9. Extended real-world problems

   1. Sophie’s savings club. Each $200 earns 4% p.a. for the remaining years:
      Year 1 contribution: I = 200×4×5÷100 = $40
      Year 2 contribution: I = 200×4×4÷100 = $32
      Year 3 contribution: I = 200×4×3÷100 = $24
      Year 4 contribution: I = 200×4×2÷100 = $16
      Year 5 contribution: I = 200×4×1÷100 = $8
      Total interest = $40 + $32 + $24 + $16 + $8 = $120
   2. Priya: I = 10 000×8×3÷100 = $2 400. Marcus: I = 10 000×6×5÷100 = $3 000. Marcus earns more by $600.
   3. Lena’s loan comparison ($12 000):
      1. Lender X: I = 12 000×6×4÷100 = $2 880. Total = $14 880. Lender Y: I = 12 000×8×3÷100 = $2 880. Total = $14 880
      2. Both cost the same total: $14 880. Neither is cheaper overall.
      3. Lender X monthly: $14 880 ÷ 48 = $310/month. Lender Y monthly: $14 880 ÷ 36 = $413.33/month. Lender Y has higher monthly repayments.

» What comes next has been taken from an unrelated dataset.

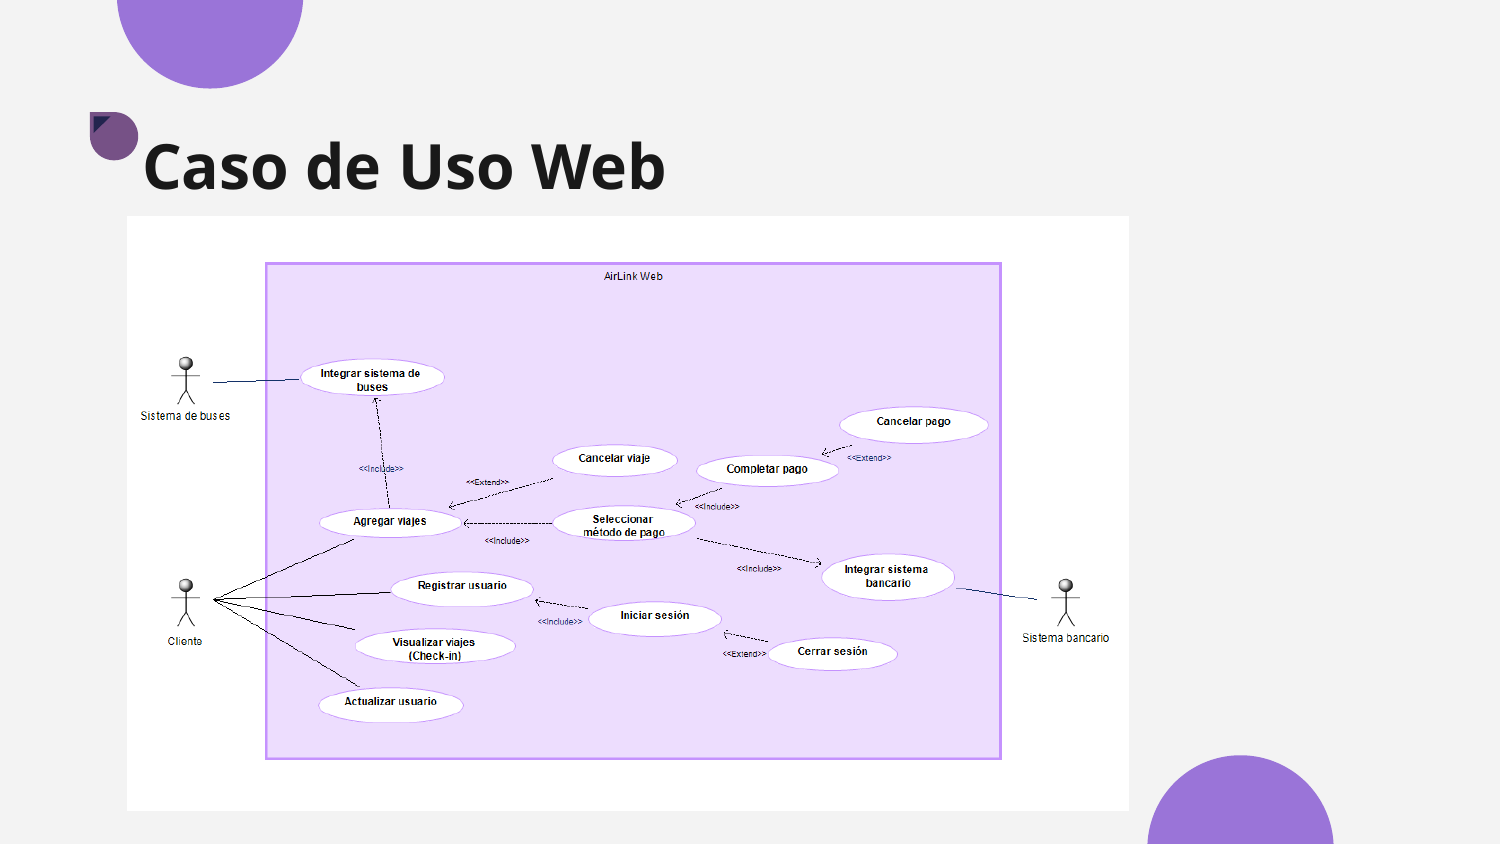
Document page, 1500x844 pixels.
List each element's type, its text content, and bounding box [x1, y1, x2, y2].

10. Investigation — Effect of changing variables

    Change	P	R	T	New Interest	Change
    Base	$1 000	5%	4	$200	—
    Double P	$2 000	5%	4	$400	+$200 (doubled)
    Halve P	$500	5%	4	$100	−$100 (halved)
    Double R	$1 000	10%	4	$400	+$200 (doubled)
    Halve T	$1 000	5%	2	$100	−$100 (halved)
    Double R, halve T	$1 000	10%	2	$200	No change

    2. Doubling the principal doubles the simple interest (direct proportion).
    3. Doubling R and halving T leaves interest unchanged. The ×2 from R and the ÷2 from T cancel exactly, because I = P×R×T÷100 and 2R×(T/2) = RT.
    4. “Simple interest is proportional to the principal, the rate, and the time.”